All exterior angles of a polygon
should add to 360 degrees. So the measure of angle 𝑋𝐴𝐶 plus
the measure of angle 𝑍𝐶𝐴, the measure of angle 𝐴𝐵𝑌 should equal 360
degrees. Now, we know two of these angle
measures. So plugging them in, we can
solve. So 121 plus 131 is equal to 152
degrees. So to solve for our angle the
measure of angle 𝑋𝐴𝐶, we need to subtract 152 degrees from both sides of the
equation, resulting in 108 degrees.
Now, there are other ways to solve
this. Let’s just try one of the ways. We could use the inside angles of
the triangle. And a triangle adds to 360 degrees,
the interior angles of it. So these three angles add to 180
degrees.
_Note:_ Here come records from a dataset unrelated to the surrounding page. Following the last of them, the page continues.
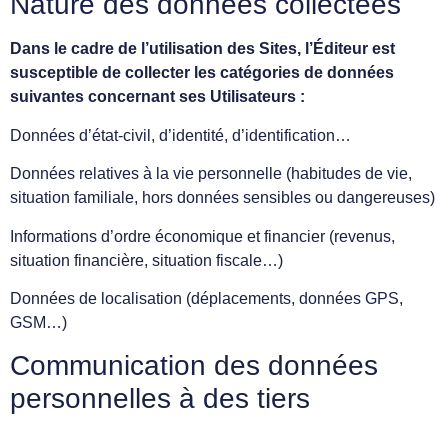
Nature des données collectées
Dans le cadre de l’utilisation des Sites, l’Éditeur est
susceptible de collecter les catégories de données
suivantes concernant ses Utilisateurs :
Données d’état-civil, d’identité, d’identification…
Données relatives à la vie personnelle (habitudes de vie,
situation familiale, hors données sensibles ou dangereuses)
Informations d’ordre économique et financier (revenus,
situation financière, situation fiscale…)
Données de localisation (déplacements, données GPS,
GSM…)
Communication des données
personnelles à des tiers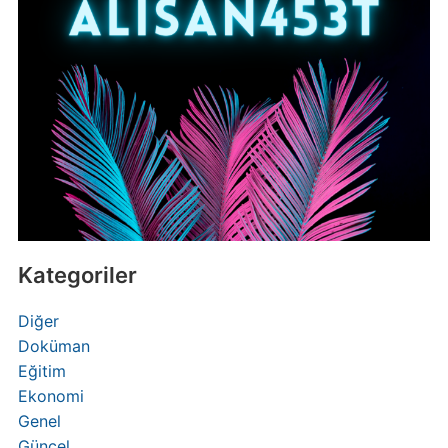
Kategoriler
Diğer
Doküman
Eğitim
Ekonomi
Genel
Güncel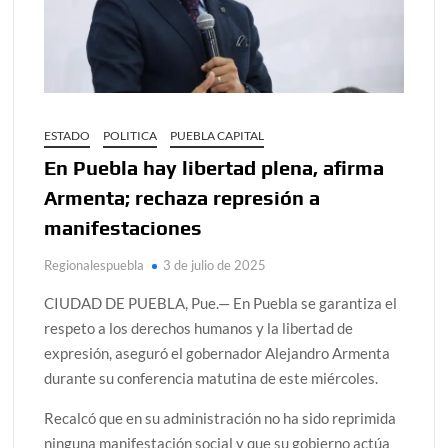
ESTADO
POLITICA
PUEBLA CAPITAL
En Puebla hay libertad plena, afirma
Armenta; rechaza represión a
manifestaciones
Regionalespuebla
3 de julio de 2025
CIUDAD DE PUEBLA, Pue.— En Puebla se garantiza el
respeto a los derechos humanos y la libertad de
expresión, aseguró el gobernador Alejandro Armenta
durante su conferencia matutina de este miércoles.
Recalcó que en su administración no ha sido reprimida
ninguna manifestación social y que su gobierno actúa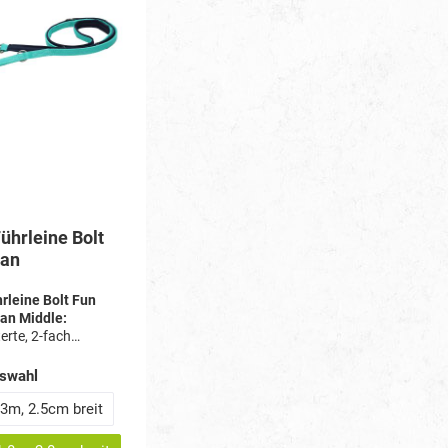
ührleine Bolt
ean
rleine Bolt Fun
an Middle:
terte, 2-fach
e Leine,
ge 1,75 m, 2 cm
swahl
rabiner 6,2 cm
 3m, 2.5cm breit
But how do we get them?
Well, a straight line makes 180
degrees. So the angles next to each other
that make a straight line are called supplementary angles. They’re adjacent, meaning next to
each other. And they make a full straight
line. So if they should add to 180
degrees, we can subtract 121 from 180. And we can find the measure of
angle 𝐴𝐶𝐵. And after substracting, we find
that it is equal to 59 degrees.
And now, we can repeat the process
to find the measure of angle 𝐴𝐵𝐶 because these angles are also supplementary. So we take 180 and subtract
131. And we find that this angle — the
measure of angle 𝐴𝐵𝐶 — is equal to 49 degrees.
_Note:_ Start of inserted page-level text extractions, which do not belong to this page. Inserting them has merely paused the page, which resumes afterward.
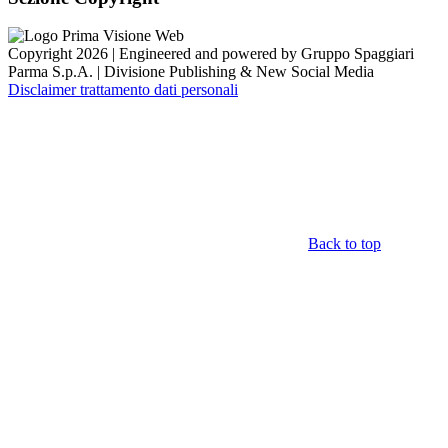
Copyright 2026 | Engineered and powered by Gruppo Spaggiari
Parma S.p.A. | Divisione Publishing & New Social Media
Disclaimer trattamento dati personali
Back to top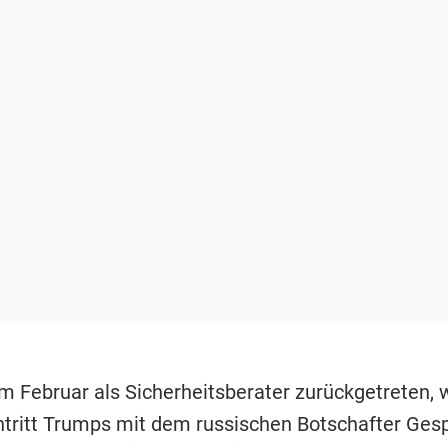
m Februar als Sicherheitsberater zurückgetreten, w
tritt Trumps mit dem russischen Botschafter Ges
So now, we have two of the three
interior angles. So we need to add them together and
then subtract it from 180 because all of the angles on the inside of the triangle
add to 180 degrees.
So the measure of angle 𝐴𝐶𝐵 is
equal to 59 degrees. The measure of angle 𝐴𝐵𝐶 is
equal to 49 degrees. And now, we add them together and
their sum is 108 degrees. Now, we subtract it from 180, both
sides of the equation. And we find the measure of angle
𝐶𝐴𝐵 is equal to 72 degrees.
Now, this is useful because that
angle and the angle that we want — the measure of angle 𝑋𝐴𝐶 — they should add to
180 because they’re supplementary. So 180 degrees minus 72 degrees
gives us 108 degrees, just like we found before. So that’s a second way.
Now, notice the 108 degree shows up
here in the equation is the sum of the measures of angles 𝐴𝐶𝐵 and 𝐴𝐵𝐶. And the reason why is because the
two interior angles that are not next to the exterior angle should add to be the
exterior angles. So 59 plus 49 is equal to 108.
So whichever way we choose, we find
that the measure of angle 𝑋𝐴𝐶 is equal to 108 degrees.